Then, I created time variables. I created a year, month, day, day of week, hour, and binary weekend indicator. NOTE that Friday is included in weekend here. Also note that I used the start trip timestamp to create these variables, because I figured that was more relevant from the perspective of the Uber driver.

In [12]:
final_df["year"] = final_df["trip_start_timestamp"].dt.year
final_df["month"] = final_df["trip_start_timestamp"].dt.month.apply(
    lambda x: calendar.month_name[x]
)
final_df["day"] = final_df["trip_start_timestamp"].dt.day
final_df["day_of_week"] = final_df["trip_start_timestamp"].dt.dayofweek
final_df["hour"] = final_df["trip_start_timestamp"].dt.hour
final_df["weekend"] = np.where(final_df["day_of_week"] >= 4, 1, 0)
final_df["day_of_week"] = final_df["day_of_week"].apply(
    lambda x: calendar.day_name[x]
)


Finally, I created an indicator variable for whether or not there was a tip, and then split into training, validation, and test.

In [13]:
final_df["nonzero_tip"] = np.where(final_df["tip"] > 0, 1, 0)
np.random.seed(3320)
train, validate, test = np.split(final_df.sample(frac=1), [int(.7*len(df)), int(.8*len(df))])

Exercise tasks:
**1)** Answer these questions about the notebook excerpt:
(a) Which day does the weekend indicator count as part of the weekend, according to the note?
(b) Which timestamp was used to build the time variables?
(c) What random seed is set before the data is split?
**2)** Write out the part of the notebook excerpt starting at "Then, I created" and ending at "the Uber driver.", keeping every character as it appears.

Dataset entries:
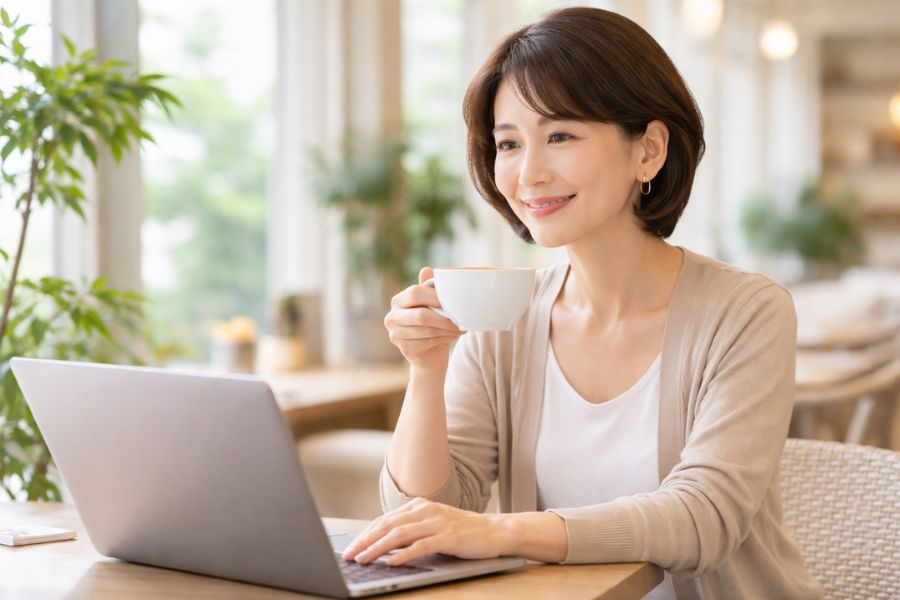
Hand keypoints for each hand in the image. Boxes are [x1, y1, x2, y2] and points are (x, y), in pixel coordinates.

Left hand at [342, 498, 504, 565]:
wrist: (496, 530)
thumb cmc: (464, 531)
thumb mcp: (434, 525)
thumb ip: (413, 530)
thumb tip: (386, 545)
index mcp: (419, 506)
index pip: (385, 520)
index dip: (365, 534)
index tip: (351, 547)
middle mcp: (425, 510)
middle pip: (387, 525)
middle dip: (365, 540)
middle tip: (349, 554)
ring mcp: (437, 522)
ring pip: (399, 534)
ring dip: (378, 548)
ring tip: (363, 558)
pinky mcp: (448, 536)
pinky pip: (421, 546)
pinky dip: (404, 554)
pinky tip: (392, 562)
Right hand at [384, 267, 463, 371]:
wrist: (429, 353)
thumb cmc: (432, 324)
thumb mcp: (431, 304)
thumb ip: (428, 288)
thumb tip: (427, 270)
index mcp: (398, 301)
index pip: (415, 293)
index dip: (435, 297)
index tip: (453, 301)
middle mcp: (392, 317)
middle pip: (421, 315)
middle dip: (444, 318)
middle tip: (461, 319)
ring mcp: (395, 334)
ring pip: (427, 330)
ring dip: (447, 330)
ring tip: (460, 328)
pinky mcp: (404, 349)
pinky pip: (428, 342)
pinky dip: (444, 339)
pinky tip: (452, 337)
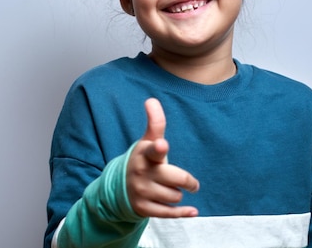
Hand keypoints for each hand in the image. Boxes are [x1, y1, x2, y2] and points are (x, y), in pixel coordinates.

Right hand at [126, 98, 199, 217]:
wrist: (118, 187)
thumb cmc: (143, 160)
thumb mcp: (147, 142)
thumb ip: (155, 123)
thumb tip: (151, 100)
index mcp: (145, 154)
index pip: (154, 150)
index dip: (159, 147)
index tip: (162, 145)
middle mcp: (143, 173)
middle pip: (177, 179)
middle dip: (188, 181)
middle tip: (191, 183)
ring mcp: (142, 192)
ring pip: (175, 196)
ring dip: (177, 194)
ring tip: (169, 189)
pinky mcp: (144, 209)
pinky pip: (170, 213)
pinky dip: (183, 212)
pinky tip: (192, 211)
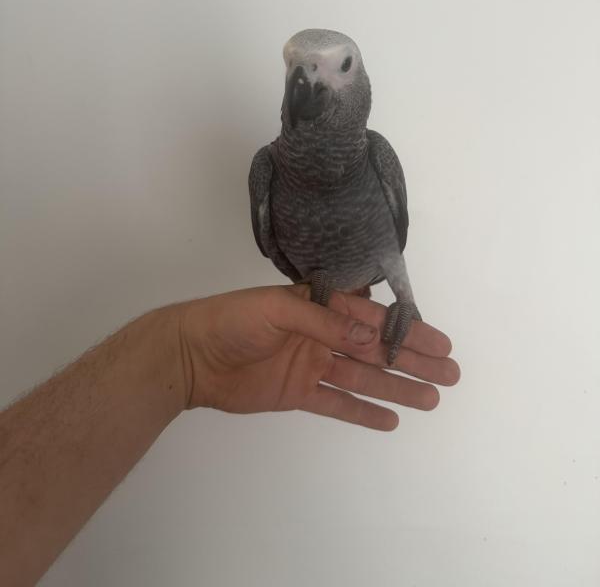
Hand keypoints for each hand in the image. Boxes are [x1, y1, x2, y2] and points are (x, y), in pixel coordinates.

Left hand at [175, 285, 459, 430]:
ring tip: (433, 398)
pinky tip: (390, 420)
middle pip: (376, 350)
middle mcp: (322, 335)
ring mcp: (312, 366)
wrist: (190, 356)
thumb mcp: (277, 311)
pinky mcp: (298, 393)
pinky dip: (363, 412)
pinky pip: (338, 404)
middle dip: (413, 360)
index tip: (439, 342)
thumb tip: (372, 333)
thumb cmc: (232, 322)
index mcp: (320, 307)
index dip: (407, 331)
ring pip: (364, 378)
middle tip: (450, 373)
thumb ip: (324, 322)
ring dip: (397, 387)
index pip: (373, 319)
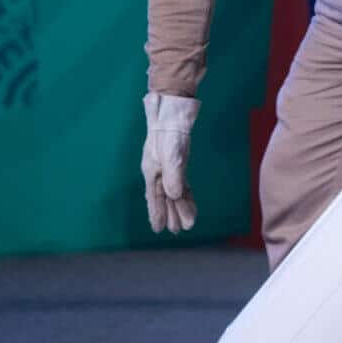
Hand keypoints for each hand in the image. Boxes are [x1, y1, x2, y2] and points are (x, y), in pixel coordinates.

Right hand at [141, 92, 200, 233]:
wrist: (172, 111)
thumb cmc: (169, 132)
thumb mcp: (171, 154)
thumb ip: (172, 176)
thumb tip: (174, 195)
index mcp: (152, 171)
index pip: (155, 197)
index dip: (157, 213)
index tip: (159, 229)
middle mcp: (158, 172)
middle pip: (165, 197)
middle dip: (171, 214)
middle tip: (178, 231)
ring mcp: (168, 167)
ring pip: (174, 192)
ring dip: (180, 207)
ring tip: (186, 223)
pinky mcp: (178, 162)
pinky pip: (181, 183)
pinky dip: (185, 194)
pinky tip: (189, 203)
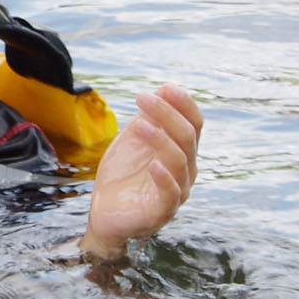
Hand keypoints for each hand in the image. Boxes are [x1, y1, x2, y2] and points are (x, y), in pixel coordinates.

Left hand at [81, 86, 202, 261]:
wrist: (104, 211)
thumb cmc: (122, 175)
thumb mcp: (132, 141)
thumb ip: (147, 119)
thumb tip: (163, 90)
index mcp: (182, 150)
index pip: (194, 123)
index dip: (183, 104)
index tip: (165, 87)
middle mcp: (186, 169)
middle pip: (188, 137)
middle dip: (167, 113)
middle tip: (143, 98)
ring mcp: (178, 190)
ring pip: (180, 160)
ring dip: (162, 139)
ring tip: (141, 124)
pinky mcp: (163, 210)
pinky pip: (171, 193)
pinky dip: (164, 177)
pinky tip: (153, 165)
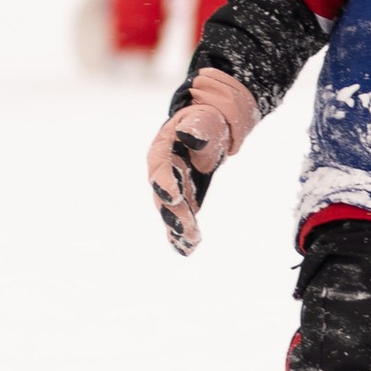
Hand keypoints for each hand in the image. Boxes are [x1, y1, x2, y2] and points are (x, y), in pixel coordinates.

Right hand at [147, 67, 259, 256]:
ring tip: (188, 242)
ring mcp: (171, 188)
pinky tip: (187, 249)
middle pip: (163, 196)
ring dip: (178, 228)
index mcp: (162, 151)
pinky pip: (180, 219)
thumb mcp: (203, 120)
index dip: (165, 183)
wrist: (210, 128)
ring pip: (171, 212)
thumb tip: (190, 136)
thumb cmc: (204, 121)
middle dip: (172, 213)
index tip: (174, 196)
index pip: (159, 168)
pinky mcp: (182, 200)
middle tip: (183, 228)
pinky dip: (182, 234)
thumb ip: (196, 129)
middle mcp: (162, 173)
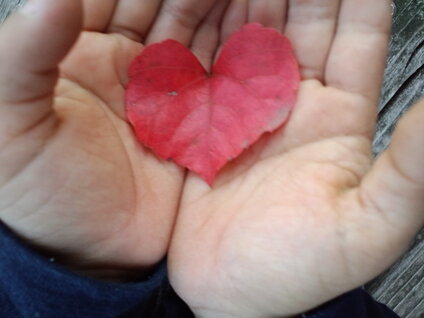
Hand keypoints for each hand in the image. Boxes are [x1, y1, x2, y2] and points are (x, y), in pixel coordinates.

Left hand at [0, 0, 227, 280]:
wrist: (88, 255)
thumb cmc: (39, 193)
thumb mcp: (11, 126)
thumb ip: (24, 57)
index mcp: (83, 54)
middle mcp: (130, 68)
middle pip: (165, 7)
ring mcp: (170, 96)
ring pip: (199, 35)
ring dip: (222, 8)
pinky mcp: (199, 125)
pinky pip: (223, 81)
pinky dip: (240, 55)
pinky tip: (259, 31)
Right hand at [168, 1, 423, 316]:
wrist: (228, 297)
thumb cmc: (295, 271)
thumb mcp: (366, 228)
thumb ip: (412, 171)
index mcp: (337, 118)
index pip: (355, 34)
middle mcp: (292, 106)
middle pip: (301, 21)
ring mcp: (242, 110)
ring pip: (252, 34)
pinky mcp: (202, 123)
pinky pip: (204, 64)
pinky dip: (202, 29)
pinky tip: (201, 3)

List of answers:
**1)**
(a) Friday.
(b) The start trip timestamp.
(c) 3320.

**2)**
Then, I created time variables. I created a year, month, day, day of week, hour, and binary weekend indicator. NOTE that Friday is included in weekend here. Also note that I used the start trip timestamp to create these variables, because I figured that was more relevant from the perspective of the Uber driver.